Sì, perché questo disco respira ed è proprio lo spazio lasciato alla musica per respirare, la chiave di lettura dell’intero album. I virtuosismi contenuti nei brani, sono controllati e consapevoli, più simili a farfalle in un prato, che alle solite mosche impazzite chiuse in una stanza. John e Antonio sono entrati nella poetica di Marco in punta di piedi, con una delicatezza ed un rispetto per le composizioni che solo i grandi musicisti possono avere.
Nel creare insieme, perché aldilà delle partiture è quello che hanno fatto, si sono divertiti, hanno “giocato” e “suonato”, sintesi perfetta del doppio significato in alcune lingue del verbo suonare.

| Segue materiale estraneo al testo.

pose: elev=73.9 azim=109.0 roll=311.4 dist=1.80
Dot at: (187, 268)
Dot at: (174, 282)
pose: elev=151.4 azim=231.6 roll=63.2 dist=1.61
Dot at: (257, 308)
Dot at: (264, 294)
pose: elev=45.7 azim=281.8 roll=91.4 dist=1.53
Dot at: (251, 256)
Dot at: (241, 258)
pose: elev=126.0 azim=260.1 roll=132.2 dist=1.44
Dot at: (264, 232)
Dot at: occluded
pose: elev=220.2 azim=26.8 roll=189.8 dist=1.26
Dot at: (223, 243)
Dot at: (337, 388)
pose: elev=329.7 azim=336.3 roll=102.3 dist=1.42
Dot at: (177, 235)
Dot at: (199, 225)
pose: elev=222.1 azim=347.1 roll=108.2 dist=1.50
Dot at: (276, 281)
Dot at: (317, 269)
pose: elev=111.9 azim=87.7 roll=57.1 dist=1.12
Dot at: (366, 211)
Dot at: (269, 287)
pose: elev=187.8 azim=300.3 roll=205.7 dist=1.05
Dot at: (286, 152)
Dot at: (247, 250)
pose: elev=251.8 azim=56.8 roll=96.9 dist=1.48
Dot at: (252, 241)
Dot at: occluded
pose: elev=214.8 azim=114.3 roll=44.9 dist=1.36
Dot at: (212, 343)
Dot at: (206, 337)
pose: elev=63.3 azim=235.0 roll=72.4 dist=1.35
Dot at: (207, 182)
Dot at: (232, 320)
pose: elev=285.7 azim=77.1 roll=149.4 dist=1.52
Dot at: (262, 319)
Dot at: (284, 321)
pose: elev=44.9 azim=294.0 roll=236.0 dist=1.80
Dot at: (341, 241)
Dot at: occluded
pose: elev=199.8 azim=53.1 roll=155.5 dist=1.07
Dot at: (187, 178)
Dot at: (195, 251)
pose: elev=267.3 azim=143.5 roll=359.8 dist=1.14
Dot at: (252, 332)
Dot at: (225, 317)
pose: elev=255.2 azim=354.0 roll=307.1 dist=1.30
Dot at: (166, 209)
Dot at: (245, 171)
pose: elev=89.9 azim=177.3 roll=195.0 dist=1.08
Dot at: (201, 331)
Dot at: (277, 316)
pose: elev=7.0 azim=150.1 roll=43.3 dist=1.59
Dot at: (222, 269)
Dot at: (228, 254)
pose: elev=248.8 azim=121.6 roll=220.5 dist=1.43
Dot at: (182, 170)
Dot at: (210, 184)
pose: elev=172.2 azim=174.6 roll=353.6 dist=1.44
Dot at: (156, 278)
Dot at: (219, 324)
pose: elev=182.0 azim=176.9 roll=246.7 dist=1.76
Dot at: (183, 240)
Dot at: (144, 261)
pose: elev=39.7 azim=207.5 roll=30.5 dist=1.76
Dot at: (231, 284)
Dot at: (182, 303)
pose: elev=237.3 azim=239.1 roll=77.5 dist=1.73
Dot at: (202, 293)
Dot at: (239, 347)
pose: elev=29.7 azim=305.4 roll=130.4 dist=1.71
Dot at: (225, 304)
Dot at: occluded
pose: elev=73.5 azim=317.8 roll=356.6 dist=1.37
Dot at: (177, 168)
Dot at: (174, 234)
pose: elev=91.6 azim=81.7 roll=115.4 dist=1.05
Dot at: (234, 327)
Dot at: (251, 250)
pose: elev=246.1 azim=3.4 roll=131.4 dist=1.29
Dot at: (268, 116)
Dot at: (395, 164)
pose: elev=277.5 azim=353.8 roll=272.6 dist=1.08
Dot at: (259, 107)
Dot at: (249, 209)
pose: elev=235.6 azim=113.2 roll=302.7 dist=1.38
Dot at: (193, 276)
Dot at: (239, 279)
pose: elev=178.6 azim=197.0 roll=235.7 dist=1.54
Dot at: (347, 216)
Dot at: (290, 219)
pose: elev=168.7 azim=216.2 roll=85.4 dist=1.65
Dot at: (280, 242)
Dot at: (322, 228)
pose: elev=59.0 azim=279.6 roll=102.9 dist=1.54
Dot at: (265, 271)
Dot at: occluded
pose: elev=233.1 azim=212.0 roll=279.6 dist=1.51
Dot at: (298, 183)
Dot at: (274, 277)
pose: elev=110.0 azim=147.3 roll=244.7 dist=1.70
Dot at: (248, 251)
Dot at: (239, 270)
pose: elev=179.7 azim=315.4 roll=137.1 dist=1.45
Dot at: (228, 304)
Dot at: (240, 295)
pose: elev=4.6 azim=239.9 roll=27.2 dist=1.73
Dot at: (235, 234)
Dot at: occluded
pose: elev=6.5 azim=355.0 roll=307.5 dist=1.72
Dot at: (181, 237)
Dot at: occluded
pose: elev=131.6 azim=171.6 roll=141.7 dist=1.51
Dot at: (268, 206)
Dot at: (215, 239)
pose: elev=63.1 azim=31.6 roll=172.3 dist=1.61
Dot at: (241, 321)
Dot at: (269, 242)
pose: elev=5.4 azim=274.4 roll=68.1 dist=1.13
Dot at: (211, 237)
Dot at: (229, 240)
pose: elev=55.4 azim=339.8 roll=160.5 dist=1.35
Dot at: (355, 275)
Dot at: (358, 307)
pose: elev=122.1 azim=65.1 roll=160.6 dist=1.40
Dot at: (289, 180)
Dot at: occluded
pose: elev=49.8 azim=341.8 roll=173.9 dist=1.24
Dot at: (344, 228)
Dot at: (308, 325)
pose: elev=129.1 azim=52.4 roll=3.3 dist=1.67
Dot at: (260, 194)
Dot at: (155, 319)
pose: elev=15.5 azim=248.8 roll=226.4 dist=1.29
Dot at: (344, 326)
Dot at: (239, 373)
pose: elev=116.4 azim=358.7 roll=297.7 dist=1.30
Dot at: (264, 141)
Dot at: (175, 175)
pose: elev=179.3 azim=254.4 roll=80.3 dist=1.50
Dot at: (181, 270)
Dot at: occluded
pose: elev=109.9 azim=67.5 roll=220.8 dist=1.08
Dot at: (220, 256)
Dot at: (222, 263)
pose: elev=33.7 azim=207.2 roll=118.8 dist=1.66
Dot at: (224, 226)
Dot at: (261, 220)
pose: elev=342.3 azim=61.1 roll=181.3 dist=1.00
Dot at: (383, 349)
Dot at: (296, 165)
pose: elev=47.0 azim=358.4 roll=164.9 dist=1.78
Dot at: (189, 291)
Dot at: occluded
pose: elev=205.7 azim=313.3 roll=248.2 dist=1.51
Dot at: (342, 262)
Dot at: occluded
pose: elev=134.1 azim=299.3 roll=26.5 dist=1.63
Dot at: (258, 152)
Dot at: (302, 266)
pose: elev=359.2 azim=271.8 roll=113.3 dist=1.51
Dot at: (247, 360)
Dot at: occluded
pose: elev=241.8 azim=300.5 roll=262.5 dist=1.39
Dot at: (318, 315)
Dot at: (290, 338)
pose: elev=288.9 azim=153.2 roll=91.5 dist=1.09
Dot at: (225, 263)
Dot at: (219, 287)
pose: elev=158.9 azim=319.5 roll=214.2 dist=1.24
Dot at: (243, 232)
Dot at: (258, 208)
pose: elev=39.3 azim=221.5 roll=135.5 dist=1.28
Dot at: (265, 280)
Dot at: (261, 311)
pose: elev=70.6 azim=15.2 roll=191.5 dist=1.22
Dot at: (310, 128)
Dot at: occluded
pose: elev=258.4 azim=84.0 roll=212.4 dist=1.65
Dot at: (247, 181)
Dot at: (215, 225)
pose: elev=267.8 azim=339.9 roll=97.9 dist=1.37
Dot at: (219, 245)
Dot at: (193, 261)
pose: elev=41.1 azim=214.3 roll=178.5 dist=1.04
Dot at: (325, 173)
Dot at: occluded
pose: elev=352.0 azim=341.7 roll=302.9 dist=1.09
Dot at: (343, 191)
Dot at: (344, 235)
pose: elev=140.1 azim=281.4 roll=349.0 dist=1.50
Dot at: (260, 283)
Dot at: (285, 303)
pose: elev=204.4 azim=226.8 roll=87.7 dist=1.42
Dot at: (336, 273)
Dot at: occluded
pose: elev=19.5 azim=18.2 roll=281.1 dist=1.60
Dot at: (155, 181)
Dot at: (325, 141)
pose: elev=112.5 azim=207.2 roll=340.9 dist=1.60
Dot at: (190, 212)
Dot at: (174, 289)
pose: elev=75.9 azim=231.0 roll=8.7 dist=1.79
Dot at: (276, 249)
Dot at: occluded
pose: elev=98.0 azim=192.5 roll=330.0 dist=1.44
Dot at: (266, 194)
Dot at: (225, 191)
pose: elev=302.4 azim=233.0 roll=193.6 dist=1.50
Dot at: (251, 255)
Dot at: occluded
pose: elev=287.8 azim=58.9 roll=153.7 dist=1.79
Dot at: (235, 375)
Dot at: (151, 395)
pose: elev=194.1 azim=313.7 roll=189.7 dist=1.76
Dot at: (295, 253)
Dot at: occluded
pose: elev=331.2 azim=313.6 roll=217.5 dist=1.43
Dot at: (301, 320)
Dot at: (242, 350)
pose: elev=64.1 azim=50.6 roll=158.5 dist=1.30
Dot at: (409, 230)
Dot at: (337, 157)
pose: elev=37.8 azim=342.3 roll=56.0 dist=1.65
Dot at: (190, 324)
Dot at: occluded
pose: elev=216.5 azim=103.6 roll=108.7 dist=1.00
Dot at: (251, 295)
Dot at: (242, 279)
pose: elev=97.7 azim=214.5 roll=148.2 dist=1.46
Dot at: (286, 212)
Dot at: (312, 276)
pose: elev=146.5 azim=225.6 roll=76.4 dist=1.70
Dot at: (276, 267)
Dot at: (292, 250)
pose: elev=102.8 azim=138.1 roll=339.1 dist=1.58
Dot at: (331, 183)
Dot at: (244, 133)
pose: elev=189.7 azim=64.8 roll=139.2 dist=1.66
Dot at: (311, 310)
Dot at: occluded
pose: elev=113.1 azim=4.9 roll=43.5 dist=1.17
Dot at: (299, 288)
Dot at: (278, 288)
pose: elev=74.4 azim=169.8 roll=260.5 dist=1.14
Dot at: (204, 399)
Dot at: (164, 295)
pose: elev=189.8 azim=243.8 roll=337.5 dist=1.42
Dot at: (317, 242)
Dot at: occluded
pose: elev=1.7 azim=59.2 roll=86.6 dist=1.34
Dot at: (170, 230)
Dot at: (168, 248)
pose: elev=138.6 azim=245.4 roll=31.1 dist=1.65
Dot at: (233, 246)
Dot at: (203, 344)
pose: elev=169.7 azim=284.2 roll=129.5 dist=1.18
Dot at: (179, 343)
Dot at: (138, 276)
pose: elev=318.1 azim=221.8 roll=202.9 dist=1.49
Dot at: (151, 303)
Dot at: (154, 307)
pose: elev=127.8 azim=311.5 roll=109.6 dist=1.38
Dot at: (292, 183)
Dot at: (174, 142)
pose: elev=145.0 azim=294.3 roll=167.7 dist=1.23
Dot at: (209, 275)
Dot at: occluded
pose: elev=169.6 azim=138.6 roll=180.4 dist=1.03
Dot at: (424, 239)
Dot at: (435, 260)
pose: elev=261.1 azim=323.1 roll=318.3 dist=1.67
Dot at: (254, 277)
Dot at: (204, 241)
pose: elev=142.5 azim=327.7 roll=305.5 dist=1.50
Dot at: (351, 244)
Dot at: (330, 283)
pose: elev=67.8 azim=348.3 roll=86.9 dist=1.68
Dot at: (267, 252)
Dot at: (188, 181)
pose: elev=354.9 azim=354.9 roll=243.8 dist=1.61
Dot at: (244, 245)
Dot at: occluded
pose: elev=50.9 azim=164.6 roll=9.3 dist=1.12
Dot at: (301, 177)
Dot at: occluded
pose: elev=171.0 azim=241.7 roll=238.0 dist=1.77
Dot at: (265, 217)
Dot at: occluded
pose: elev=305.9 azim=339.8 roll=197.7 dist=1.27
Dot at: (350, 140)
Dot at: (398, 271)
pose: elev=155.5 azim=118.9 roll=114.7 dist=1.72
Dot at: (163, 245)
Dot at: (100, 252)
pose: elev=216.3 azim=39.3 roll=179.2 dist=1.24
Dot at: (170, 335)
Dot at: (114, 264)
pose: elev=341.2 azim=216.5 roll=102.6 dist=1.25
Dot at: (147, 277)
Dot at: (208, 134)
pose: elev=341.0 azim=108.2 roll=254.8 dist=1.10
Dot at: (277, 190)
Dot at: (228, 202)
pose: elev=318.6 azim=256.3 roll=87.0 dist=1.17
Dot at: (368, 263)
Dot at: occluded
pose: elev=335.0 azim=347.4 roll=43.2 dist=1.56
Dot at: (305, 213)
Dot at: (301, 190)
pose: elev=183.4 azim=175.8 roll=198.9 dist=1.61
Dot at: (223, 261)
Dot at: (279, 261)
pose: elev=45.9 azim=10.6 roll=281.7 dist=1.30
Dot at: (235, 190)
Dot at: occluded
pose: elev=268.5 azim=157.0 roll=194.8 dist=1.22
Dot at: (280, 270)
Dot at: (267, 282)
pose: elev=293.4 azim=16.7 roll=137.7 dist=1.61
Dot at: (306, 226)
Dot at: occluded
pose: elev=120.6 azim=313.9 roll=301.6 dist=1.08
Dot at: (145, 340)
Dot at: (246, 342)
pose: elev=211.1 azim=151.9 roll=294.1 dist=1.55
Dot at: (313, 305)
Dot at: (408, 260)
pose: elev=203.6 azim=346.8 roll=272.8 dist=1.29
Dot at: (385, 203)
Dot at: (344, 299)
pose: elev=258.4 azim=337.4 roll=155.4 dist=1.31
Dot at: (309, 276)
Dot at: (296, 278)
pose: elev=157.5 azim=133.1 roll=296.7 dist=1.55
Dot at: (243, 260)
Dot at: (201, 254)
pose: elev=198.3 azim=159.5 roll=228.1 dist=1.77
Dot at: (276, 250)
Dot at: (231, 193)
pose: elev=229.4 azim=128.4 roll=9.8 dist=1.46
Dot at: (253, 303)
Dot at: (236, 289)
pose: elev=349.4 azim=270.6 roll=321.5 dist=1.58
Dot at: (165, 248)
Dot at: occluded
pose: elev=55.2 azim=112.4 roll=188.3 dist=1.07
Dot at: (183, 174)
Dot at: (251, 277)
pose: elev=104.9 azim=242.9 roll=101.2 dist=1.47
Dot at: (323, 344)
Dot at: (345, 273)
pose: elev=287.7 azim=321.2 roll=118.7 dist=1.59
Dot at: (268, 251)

Lo stile elegante e senza tempo di John ed il drumming acrobatico e pittorico di Antonio hanno abbracciato il nuovo modo di suonare di Marco, ovvero l’esigenza in trio di distribuire melodia ed accordi sulle sue tastiere.
I due pezzi finali li possiamo definire un campo neutro, il presente senza filtri, senza schemi armonici o ritmici prestabiliti, solo un “Rolling!”. E qui è evidente quanto i tre abbiano sviluppato – in così poco tempo – una pulsazione comune, perché non c’è metronomo nella registrazione, e quei perfetti accelerando o ritardando ne sono la dimostrazione (Conversation#1). Grooves che emergono dal caos, che da soli potrebbero essere la struttura portante di un altro disco; o l’entropia che dall’arco di John si trasforma in patterns appesi ad un filo (Conversation#2) e tutto cambia appena un nuovo elemento ritmico o melodico viene introdotto nel vortice. Sono splendide conversazioni trans-generazionali che di fatto sono, come già sperimentato nel secolo scorso, composizioni istantanee. E quindi come dice John alla fine di “Conversation#1″: ” Let’s hear that! “.